■ **SOURCE DATA**
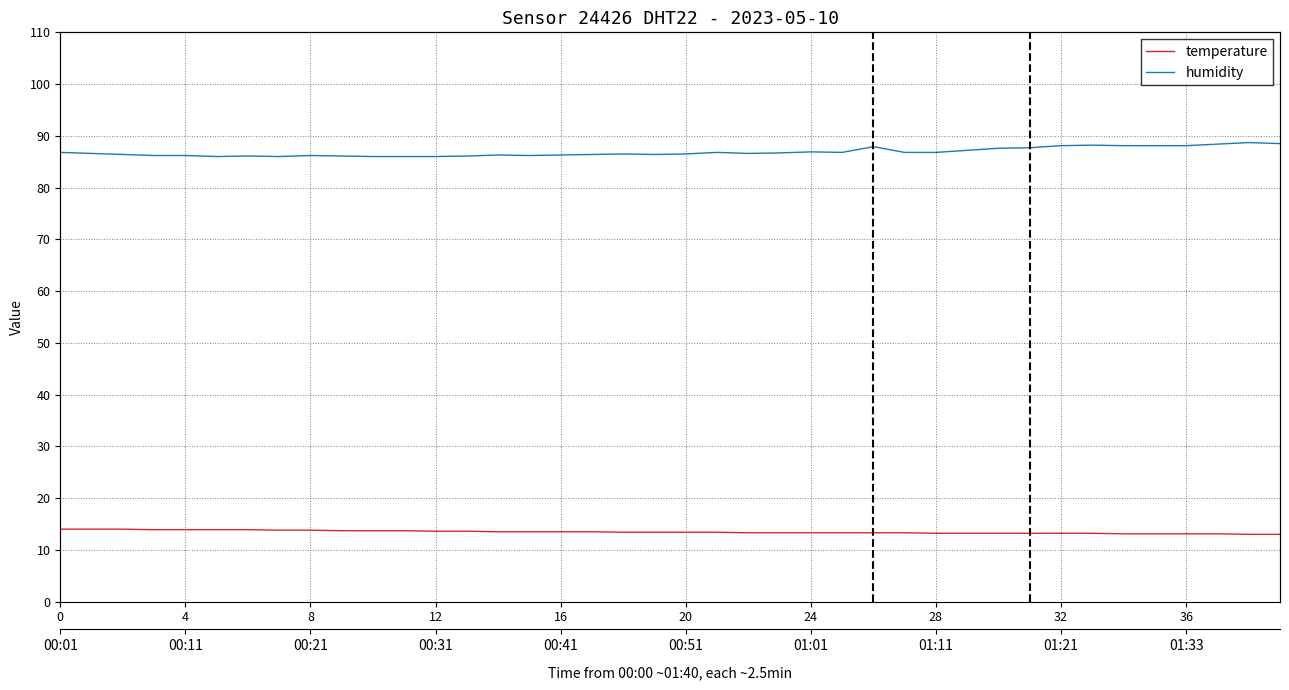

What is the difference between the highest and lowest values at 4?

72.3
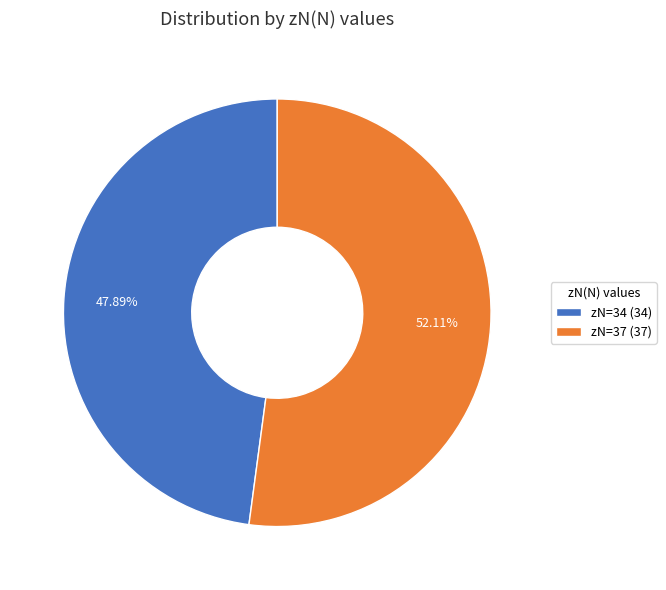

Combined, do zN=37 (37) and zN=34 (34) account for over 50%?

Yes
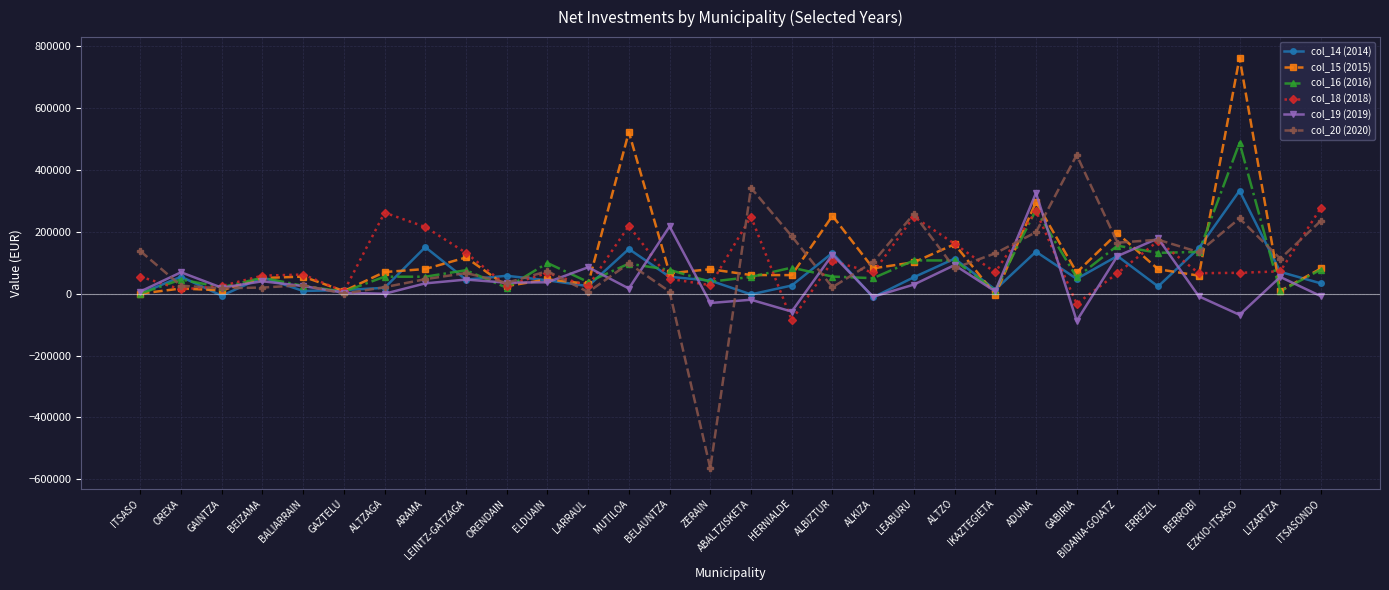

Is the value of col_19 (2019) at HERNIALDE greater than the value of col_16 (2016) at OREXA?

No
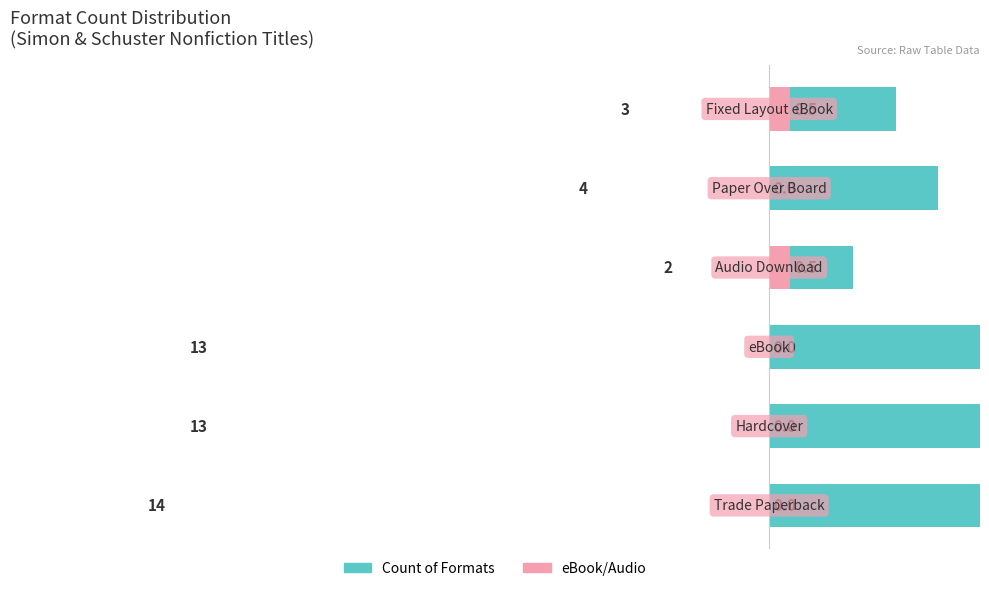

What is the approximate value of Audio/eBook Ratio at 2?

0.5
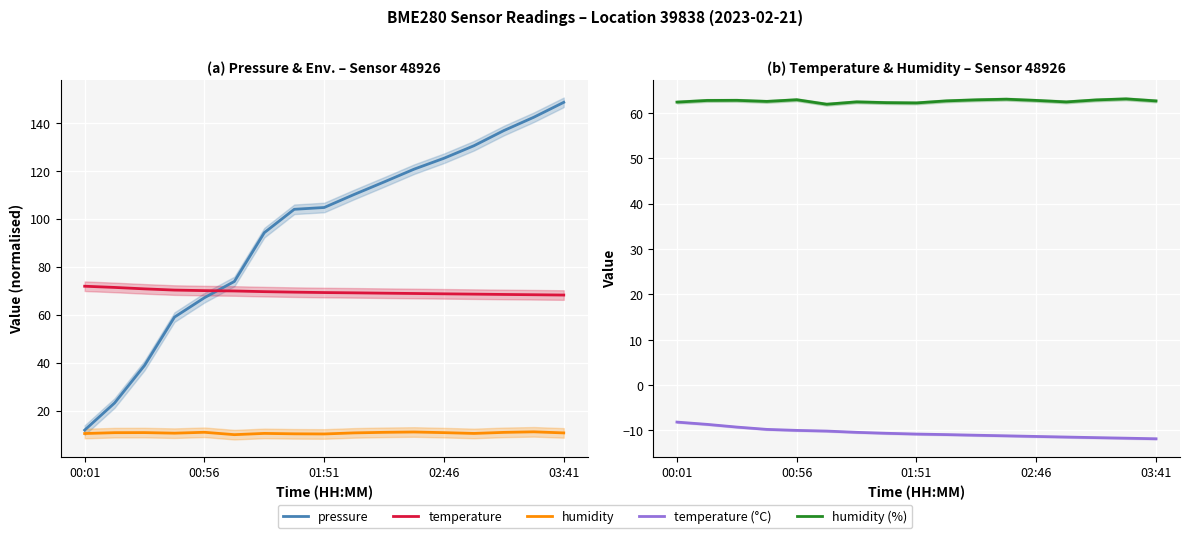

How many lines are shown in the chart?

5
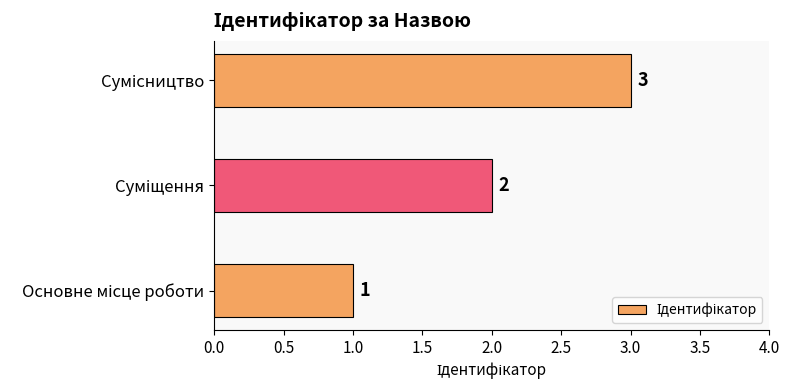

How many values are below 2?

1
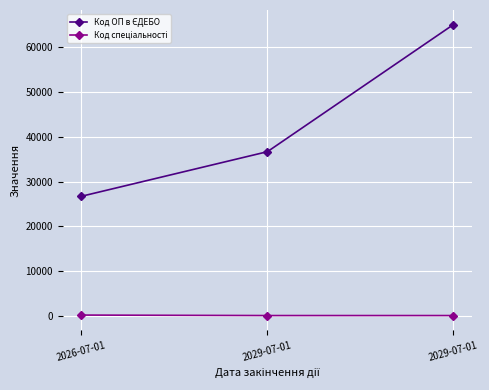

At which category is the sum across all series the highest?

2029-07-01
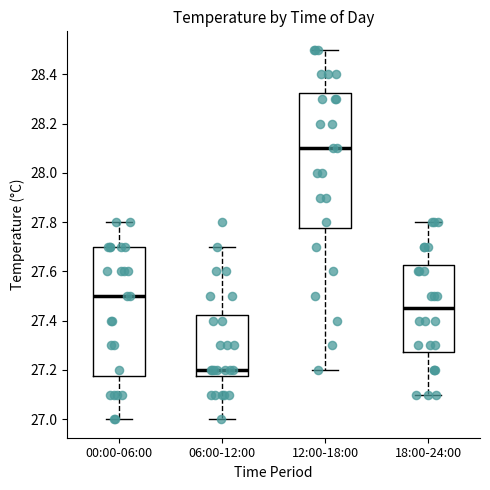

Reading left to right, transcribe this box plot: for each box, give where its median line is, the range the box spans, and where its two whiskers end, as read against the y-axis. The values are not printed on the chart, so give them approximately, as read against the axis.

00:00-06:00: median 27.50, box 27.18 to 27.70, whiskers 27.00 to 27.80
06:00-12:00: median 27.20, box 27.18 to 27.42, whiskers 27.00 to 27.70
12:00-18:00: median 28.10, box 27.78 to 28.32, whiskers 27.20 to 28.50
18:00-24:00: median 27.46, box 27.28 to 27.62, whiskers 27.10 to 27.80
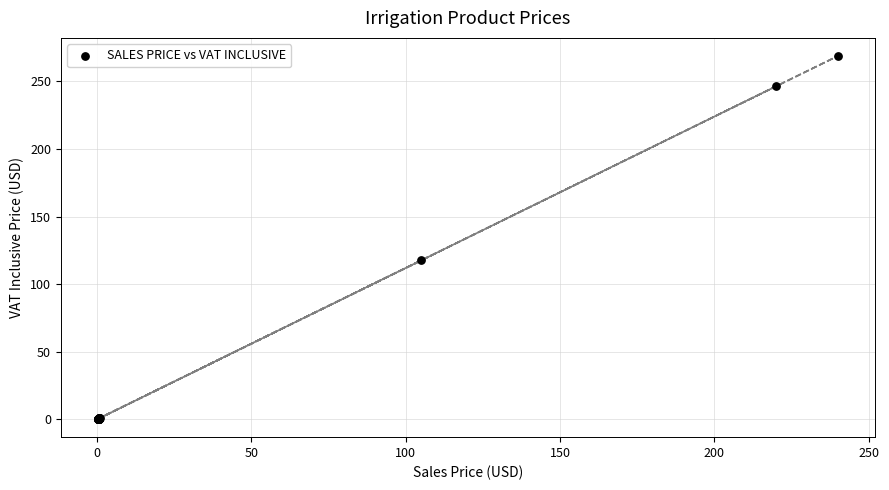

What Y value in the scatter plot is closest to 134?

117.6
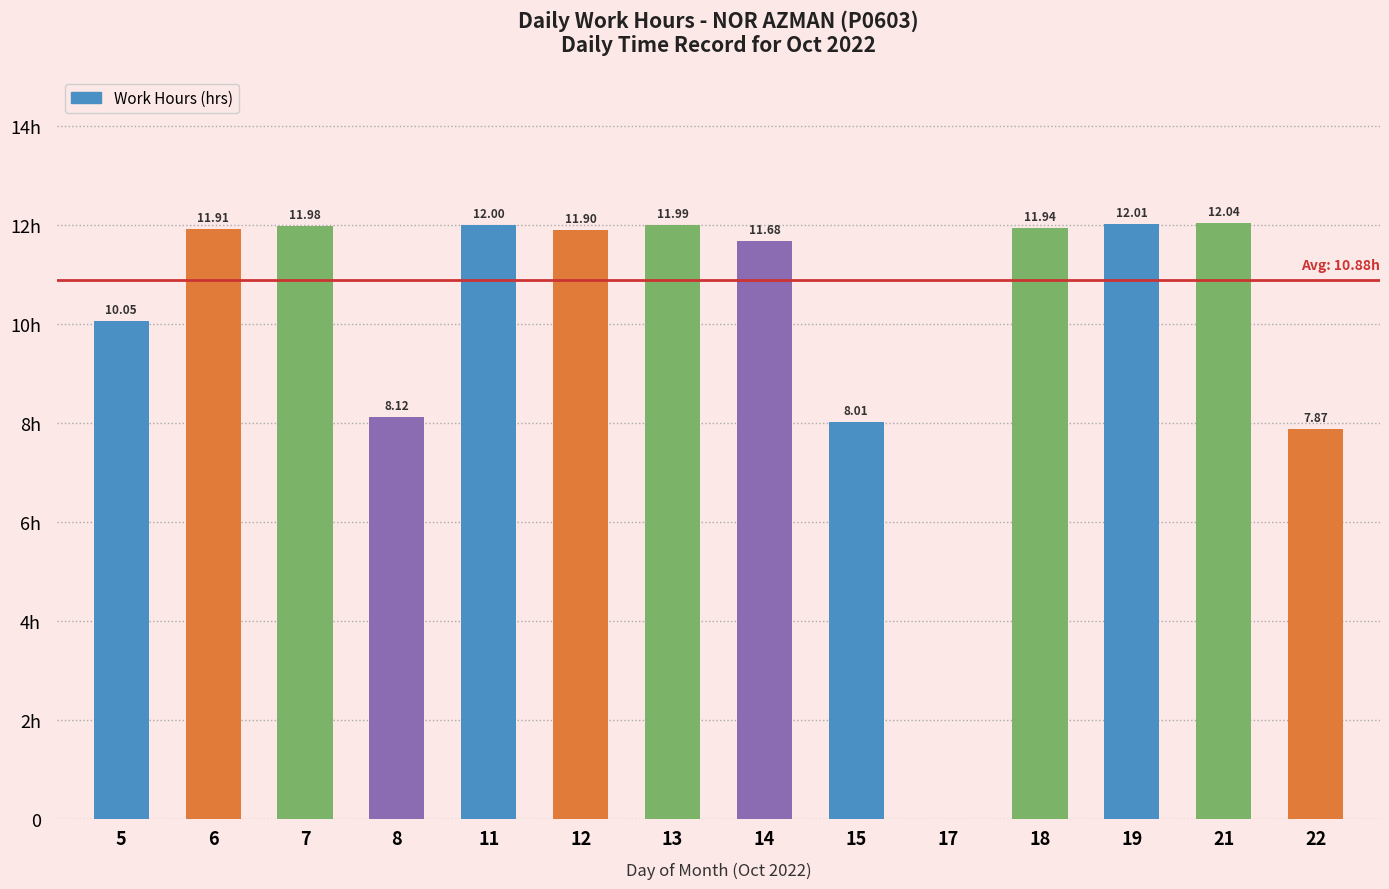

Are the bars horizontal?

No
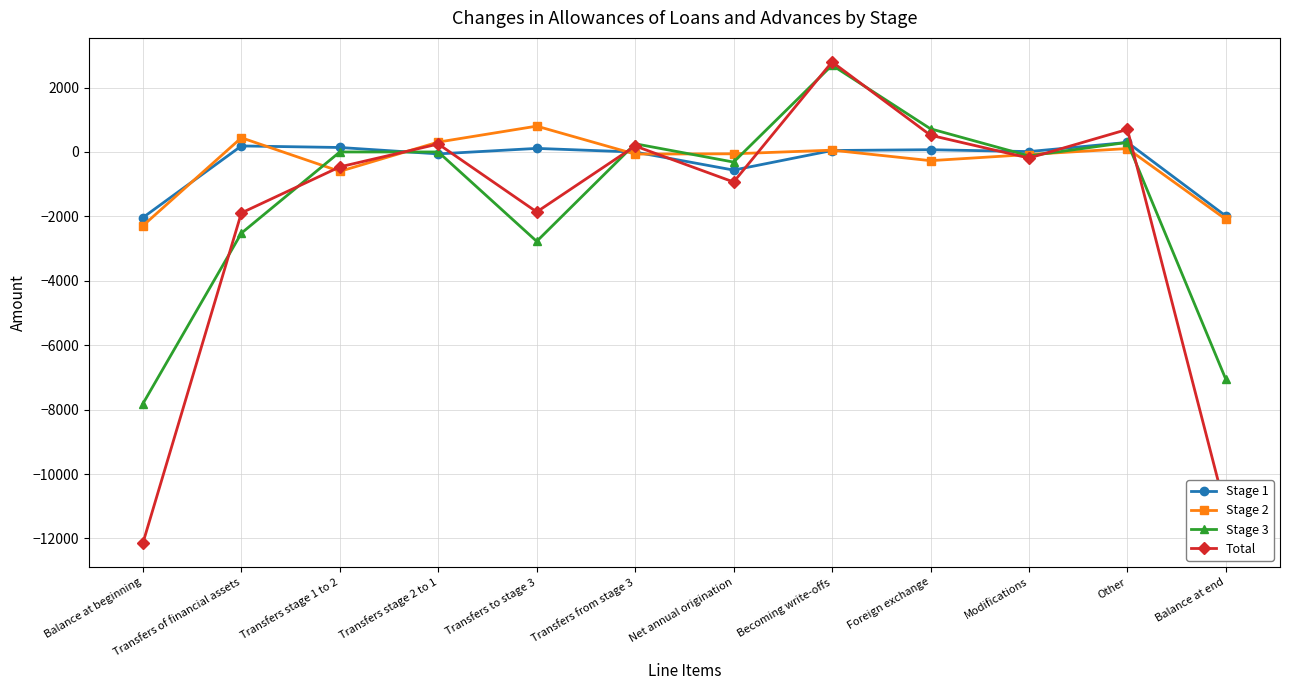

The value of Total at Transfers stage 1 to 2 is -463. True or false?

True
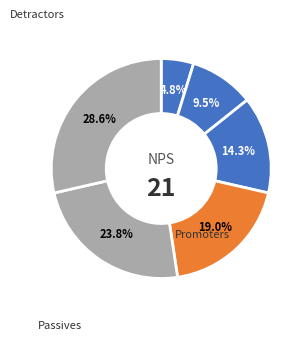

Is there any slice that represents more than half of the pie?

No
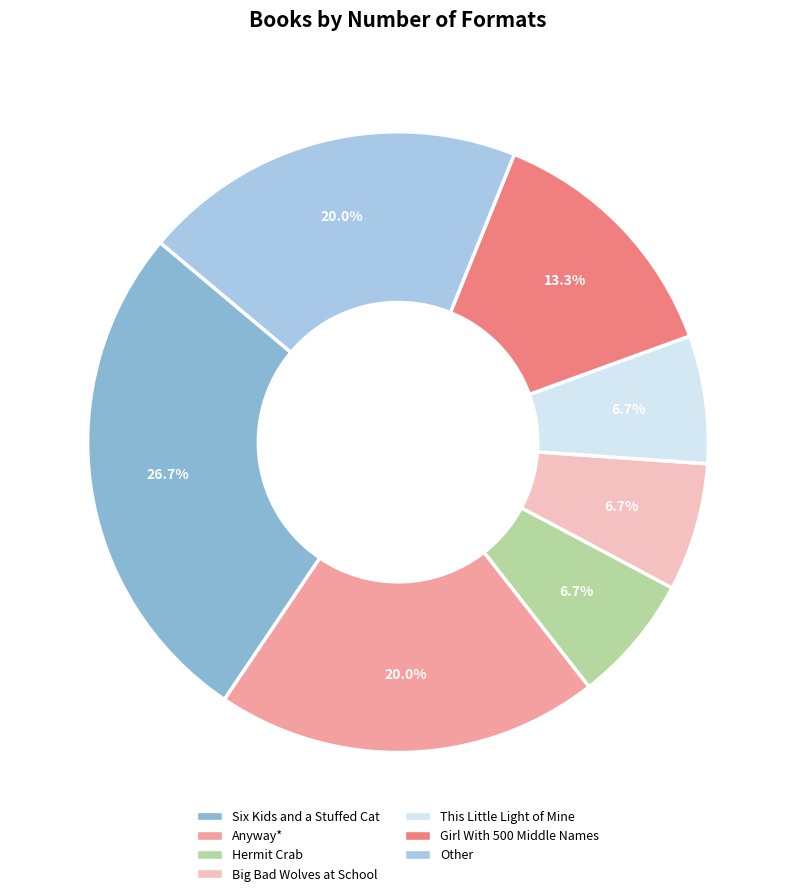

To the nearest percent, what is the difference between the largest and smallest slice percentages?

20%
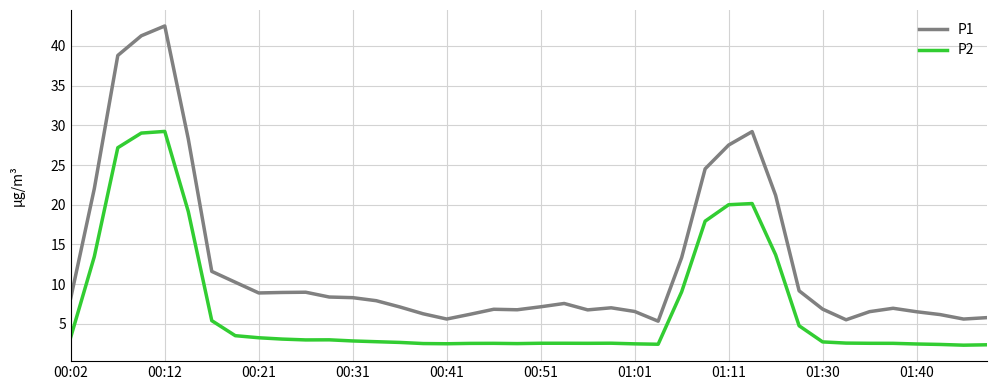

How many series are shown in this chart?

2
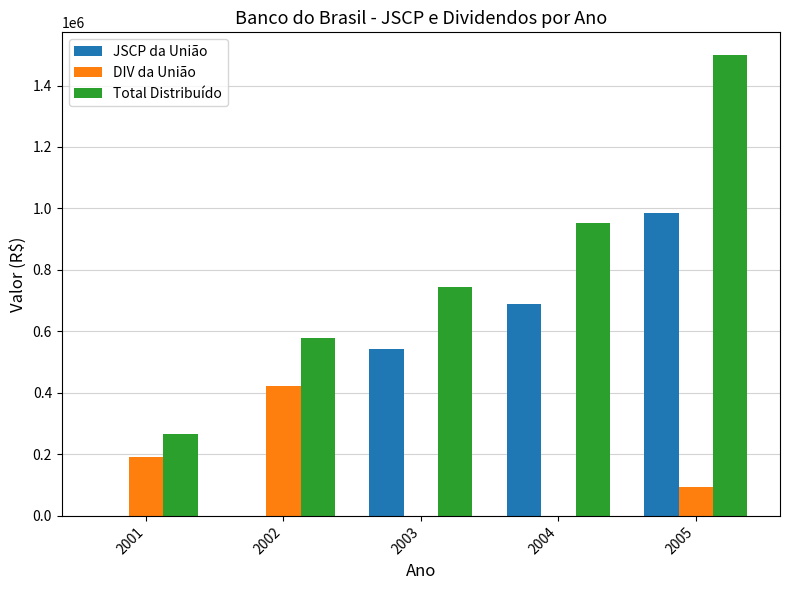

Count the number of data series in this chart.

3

■ **AIM OF THE EXERCISE**
From the records above, return every line that contains the word "slice", copied in full.

■ **RESULT FOR THIS EXERCISE**
Is there any slice that represents more than half of the pie?
To the nearest percent, what is the difference between the largest and smallest slice percentages?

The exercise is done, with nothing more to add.